** Aim of the exercise **
Retype the records below exactly as they stand, but with no images.

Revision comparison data
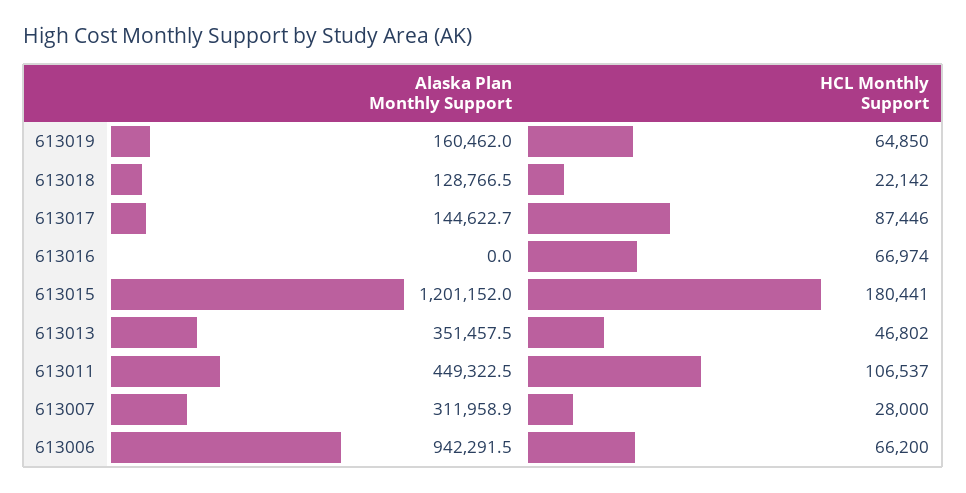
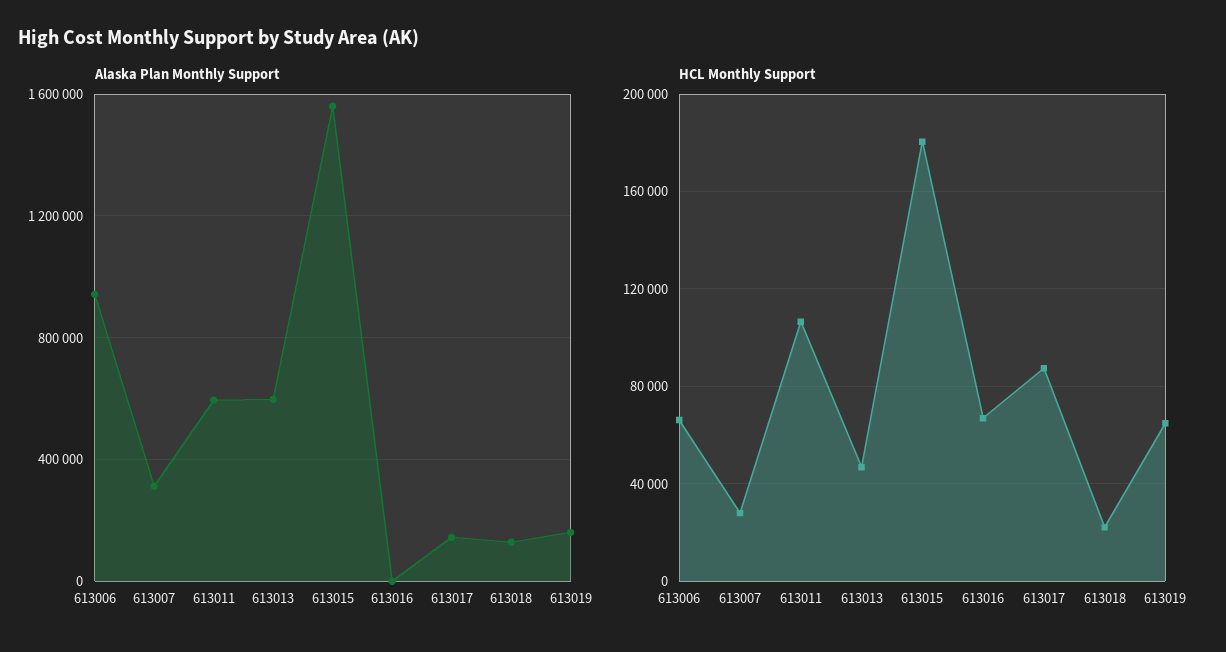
  {
    "Alaska Plan Monthly Support": {
      "613019": 160462,
      "613018": 128766.5,
      "613017": 144622.7,
      "613016": 0,
-     "613015": 1201152,
+     "613015": 1550000,
-     "613013": 351457.5,
+     "613013": 600000,
-     "613011": 449322.5,
+     "613011": 600000,
      "613007": 311958.9,
      "613006": 942291.5
    },
    "HCL Monthly Support": {
      "613019": 64850,
      "613018": 22142,
      "613017": 87446,
      "613016": 66974,
      "613015": 180441,
      "613013": 46802,
      "613011": 106537,
      "613007": 28000,
      "613006": 66200
    }
  }

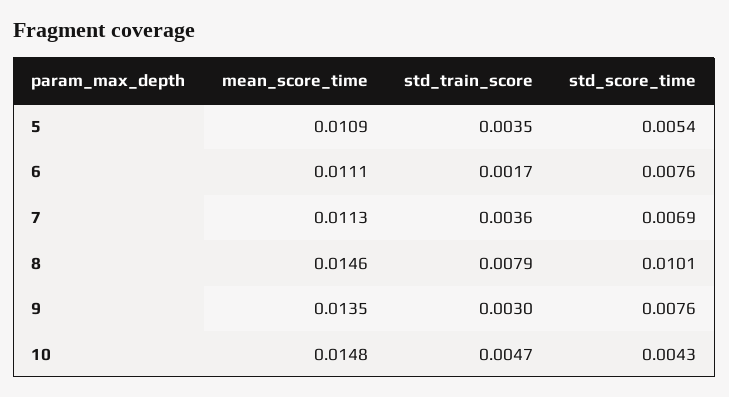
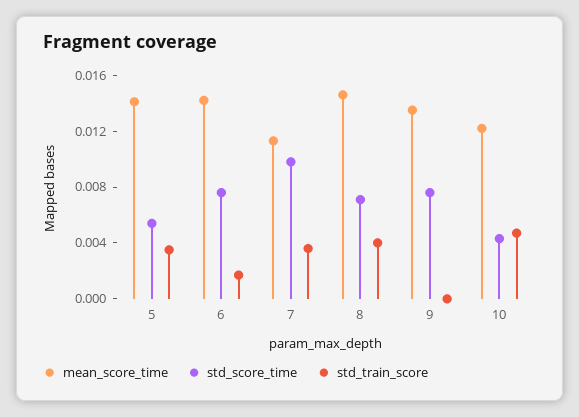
  {
    "mean_score_time": {
-     "5": 0.0109,
+     "5": 0.014,
-     "6": 0.0111,
+     "6": 0.014,
      "7": 0.0113,
      "8": 0.0146,
      "9": 0.0135,
-     "10": 0.0148
+     "10": 0.012
    },
    "std_train_score": {
      "5": 0.0035,
      "6": 0.0017,
      "7": 0.0036,
-     "8": 0.0079,
+     "8": 0.004,
-     "9": 0.003,
+     "9": 0,
      "10": 0.0047
    },
    "std_score_time": {
      "5": 0.0054,
      "6": 0.0076,
-     "7": 0.0069,
+     "7": 0.01,
-     "8": 0.0101,
+     "8": 0.007,
      "9": 0.0076,
      "10": 0.0043
    }
  }

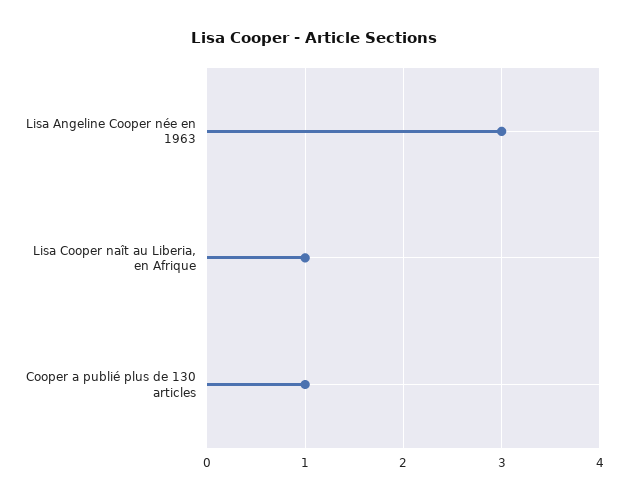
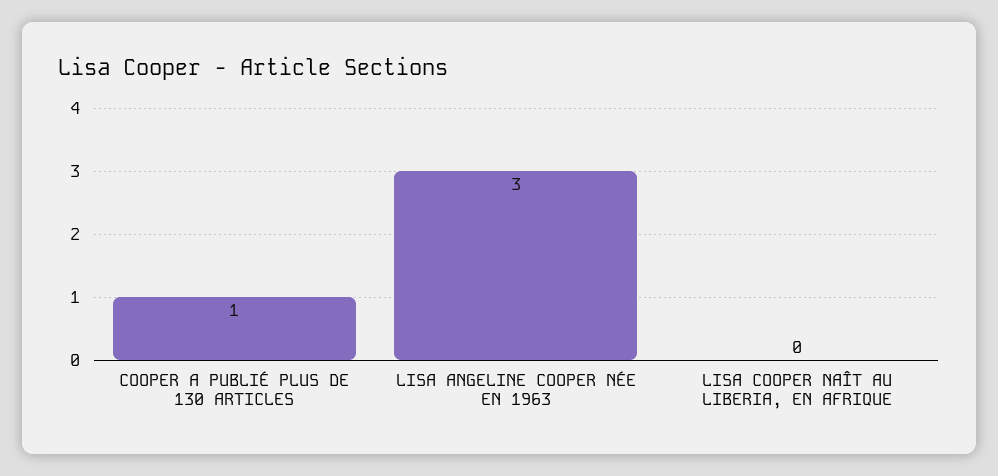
  {
    "Lisa Angeline Cooper née en 1963": 3,
-   "Lisa Cooper naît au Liberia, en Afrique": 1,
+   "Lisa Cooper naît au Liberia, en Afrique": 0,
    "Cooper a publié plus de 130 articles": 1
  }

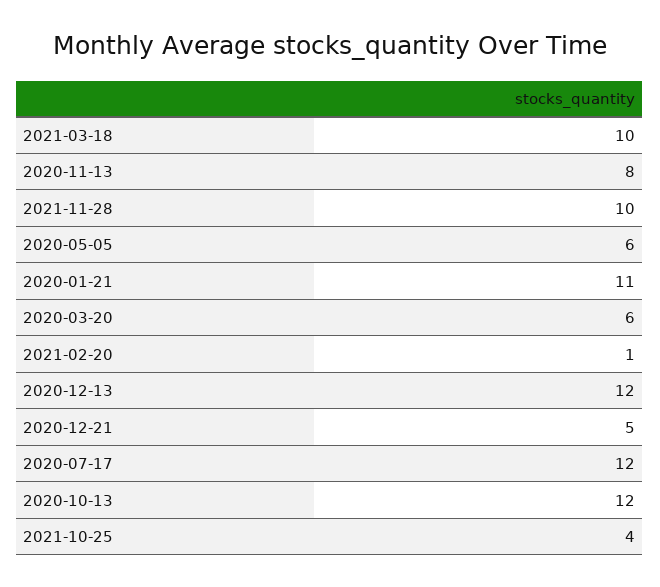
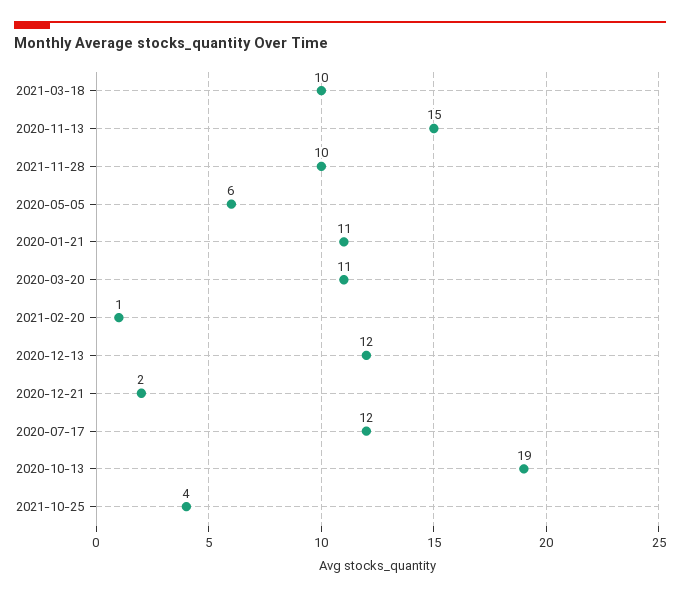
  {
    "2021-03-18": 10,
-   "2020-11-13": 8,
+   "2020-11-13": 15,
    "2021-11-28": 10,
    "2020-05-05": 6,
    "2020-01-21": 11,
-   "2020-03-20": 6,
+   "2020-03-20": 11,
    "2021-02-20": 1,
    "2020-12-13": 12,
-   "2020-12-21": 5,
+   "2020-12-21": 2,
    "2020-07-17": 12,
-   "2020-10-13": 12,
+   "2020-10-13": 19,
    "2021-10-25": 4
  }

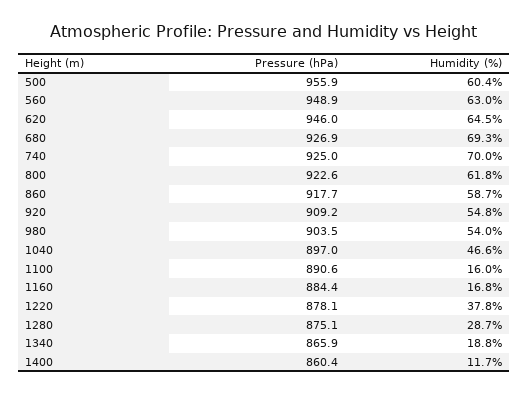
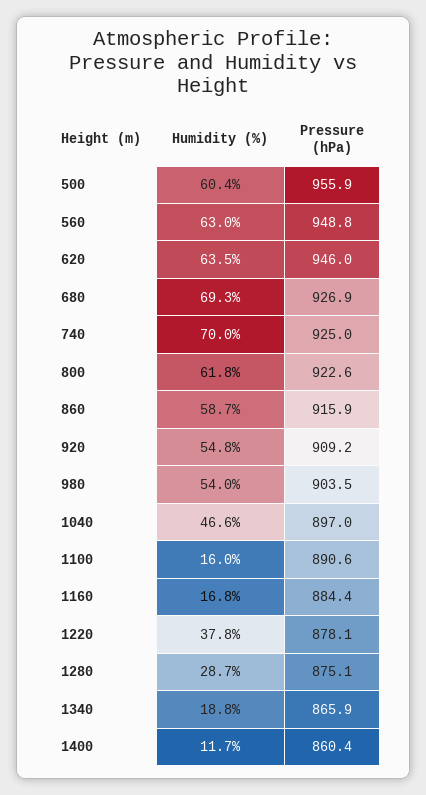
  {
    "Pressure (hPa)": {
      "500": 955.9,
-     "560": 948.9,
+     "560": 948.8,
      "620": 946,
      "680": 926.9,
      "740": 925,
      "800": 922.6,
-     "860": 917.7,
+     "860": 915.9,
      "920": 909.2,
      "980": 903.5,
      "1040": 897,
      "1100": 890.6,
      "1160": 884.4,
      "1220": 878.1,
      "1280": 875.1,
      "1340": 865.9,
      "1400": 860.4
    },
    "Humidity (%)": {
      "500": 60.4,
      "560": 63,
-     "620": 64.5,
+     "620": 63.5,
      "680": 69.3,
      "740": 70,
      "800": 61.8,
      "860": 58.7,
      "920": 54.8,
      "980": 54,
      "1040": 46.6,
      "1100": 16,
      "1160": 16.8,
      "1220": 37.8,
      "1280": 28.7,
      "1340": 18.8,
      "1400": 11.7
    }
  }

** Solution to this task **
  {
    "Alaska Plan Monthly Support": {
      "613019": 160462,
      "613018": 128766.5,
      "613017": 144622.7,
      "613016": 0,
-     "613015": 1201152,
+     "613015": 1550000,
-     "613013": 351457.5,
+     "613013": 600000,
-     "613011": 449322.5,
+     "613011": 600000,
      "613007": 311958.9,
      "613006": 942291.5
    },
    "HCL Monthly Support": {
      "613019": 64850,
      "613018": 22142,
      "613017": 87446,
      "613016": 66974,
      "613015": 180441,
      "613013": 46802,
      "613011": 106537,
      "613007": 28000,
      "613006": 66200
    }
  }

  {
    "mean_score_time": {
-     "5": 0.0109,
+     "5": 0.014,
-     "6": 0.0111,
+     "6": 0.014,
      "7": 0.0113,
      "8": 0.0146,
      "9": 0.0135,
-     "10": 0.0148
+     "10": 0.012
    },
    "std_train_score": {
      "5": 0.0035,
      "6": 0.0017,
      "7": 0.0036,
-     "8": 0.0079,
+     "8": 0.004,
-     "9": 0.003,
+     "9": 0,
      "10": 0.0047
    },
    "std_score_time": {
      "5": 0.0054,
      "6": 0.0076,
-     "7": 0.0069,
+     "7": 0.01,
-     "8": 0.0101,
+     "8": 0.007,
      "9": 0.0076,
      "10": 0.0043
    }
  }

  {
    "Lisa Angeline Cooper née en 1963": 3,
-   "Lisa Cooper naît au Liberia, en Afrique": 1,
+   "Lisa Cooper naît au Liberia, en Afrique": 0,
    "Cooper a publié plus de 130 articles": 1
  }

  {
    "2021-03-18": 10,
-   "2020-11-13": 8,
+   "2020-11-13": 15,
    "2021-11-28": 10,
    "2020-05-05": 6,
    "2020-01-21": 11,
-   "2020-03-20": 6,
+   "2020-03-20": 11,
    "2021-02-20": 1,
    "2020-12-13": 12,
-   "2020-12-21": 5,
+   "2020-12-21": 2,
    "2020-07-17": 12,
-   "2020-10-13": 12,
+   "2020-10-13": 19,
    "2021-10-25": 4
  }

  {
    "Pressure (hPa)": {
      "500": 955.9,
-     "560": 948.9,
+     "560": 948.8,
      "620": 946,
      "680": 926.9,
      "740": 925,
      "800": 922.6,
-     "860": 917.7,
+     "860": 915.9,
      "920": 909.2,
      "980": 903.5,
      "1040": 897,
      "1100": 890.6,
      "1160": 884.4,
      "1220": 878.1,
      "1280": 875.1,
      "1340": 865.9,
      "1400": 860.4
    },
    "Humidity (%)": {
      "500": 60.4,
      "560": 63,
-     "620": 64.5,
+     "620": 63.5,
      "680": 69.3,
      "740": 70,
      "800": 61.8,
      "860": 58.7,
      "920": 54.8,
      "980": 54,
      "1040": 46.6,
      "1100": 16,
      "1160": 16.8,
      "1220": 37.8,
      "1280": 28.7,
      "1340": 18.8,
      "1400": 11.7
    }
  }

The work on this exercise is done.